Le Salaire minimum socialisé (SMS) et la Garantie d’emploi

Partager

La proposition de Garantie d’emploi a le mérite de replacer la question du chômage sur le devant du débat politique. Si celle-ci est en mesure de permettre le plein emploi dans un délai très court, elle a le défaut de ne pas intervenir directement sur l’économie marchande et de n’offrir que des emplois subordonnés de seconde catégorie, payés au seul salaire minimum.

Les Éditions La Découverte viennent de publier la traduction en français du plus récent livre de Pavlina Tcherneva The Case for a Job Guarantee (Polity Press, juin 2020) sous le titre La garantie d’emploi, L’arme sociale du Green New Deal[1]Pavlina R. Tcherneva, La garantie d’emploi, L’arme sociale du Green New Deal, Coll. Economie politique, La Découverte, 2021.. L’auteure défend tout au long de ces pages la proposition de Garantie fédérale d’emploi, déclinaison étasunienne de celle d’État employeur en dernier ressort d’Hyman Minsky[2]Quirin Dammerer, Antoine Godin et Dany Lang, « L’employeur en dernier ressort : une idée post-keynésienne pour assurer le plein-emploi permanent », dans Sous la dir. De Eric … Continue reading, économiste post-keynesien.

Un plaidoyer en faveur du plein emploi

On ne peut que rejoindre son plaidoyer en faveur du plein emploi à tout moment : le chômage est un mal qui n’est plus acceptable dans aucune société, y compris aux États-Unis où des statistiques en trompe-l’œil nous faisaient croire au plein emploi avant la crise du Covid. « L’insécurité économique et le chômage ont produit des problèmes sociaux-économiques et sanitaires graves qui ont contribué à l’augmentation de la mortalité, mais le lien entre le chômage et la mort est même encore plus direct. Une analyse portant sur des métadonnées issues de soixante-trois pays montre qu’un suicide sur cinq est dû au chômage » nous explique Pavlina Tcherneva (p. 43).

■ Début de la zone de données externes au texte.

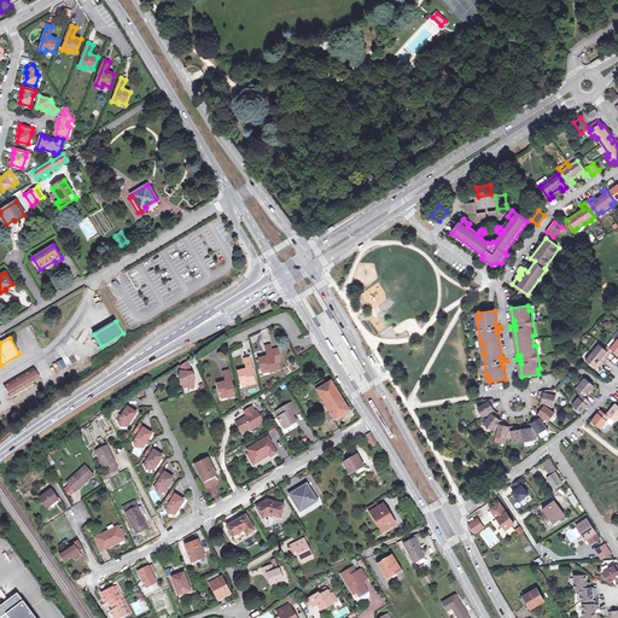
[(607,351),(605,349),(599,344),(586,361),(594,368),(598,363),(600,366),(601,367),(608,359),(605,356),(607,351)]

Sa solution est simple : l’État fédéral doit s’engager à embaucher toute personne qui le souhaite au salaire minimum[3]Elle préconise un salaire de 15 dollars de l’heure, ce qui devient de facto le salaire minimum qui obligera toute entreprise à embaucher au-delà de ce salaire même si aujourd’hui le salaire … Continue reading et les collectivités locales définiront les besoins à satisfaire pour offrir les emplois correspondants. En s’appuyant sur la Théorie moderne de la monnaie et sa gestion de l’inflation par le niveau de fiscalité, l’auteure s’oppose tout naturellement à la théorie du Nairu[4]Non-Accelerating Inflation Rate of Unemployment., le taux de chômage nécessaire à une non accélération de l’inflation.

Si on ne peut que souscrire à son objectif d’éradication du chômage dans un délai raisonnablement court dans le contexte de la double crise économique et écologique que nous subissons, sa proposition pose néanmoins quelques questions.

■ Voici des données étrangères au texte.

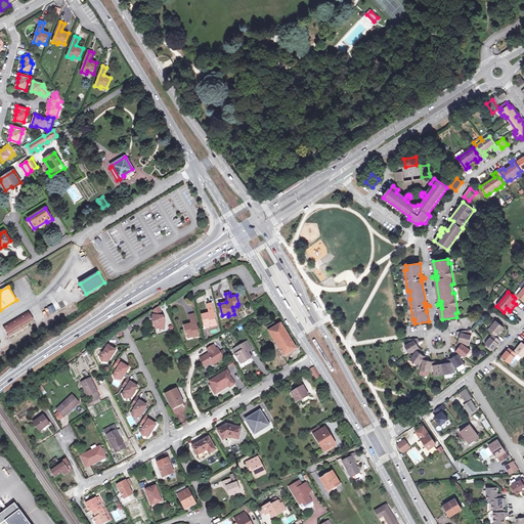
[(211,324),(211,326),(217,325),(214,315),(215,315),(212,303),(208,304),(210,313),(202,315),(205,325),(211,324)]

Des emplois de seconde zone ?

Pavlina Tcherneva indique que « seul le secteur public peut offrir une garantie d’emploi. Il n’est ni possible, ni souhaitable d’obliger les entreprises à le faire » (p. 89). Il s’agit là d’un postulat qui n’est nullement démontré dans les faits. S’il est certain que la vocation des entreprises n’est pas de réaliser spontanément le plein emploi et d’embaucher la totalité de la population active, il est tout à fait possible d’obliger collectivement les entreprises à le faire et c’est exactement ce que réalise le Salaire minimum socialisé (SMS) : il garantit à toute personne en emploi au moins le salaire minimum par mutualisation de la richesse produite. Chaque indépendant·e touche automatiquement le Smic lequel est complété par 46 % de ce qu’il produit. De même, toute entreprise a intérêt à embaucher au Smic puisque celui-ci est couvert par l’ensemble de l’économie et que 46 % de ce que produira le salarié formera son bénéfice. Dans de telles conditions, les entreprises proposeront tellement d’emplois au Smic, que les salarié.es auront un véritable choix d’emplois et seront alors en mesure d’exiger bien plus que le Smic. En deux mots, le Smic deviendra le pire qui puisse arriver (alors qu’il est le lot de 13 % des salarié·es aujourd’hui) en lieu et place de minima sociaux régulièrement contestés par des administrations tatillonnes.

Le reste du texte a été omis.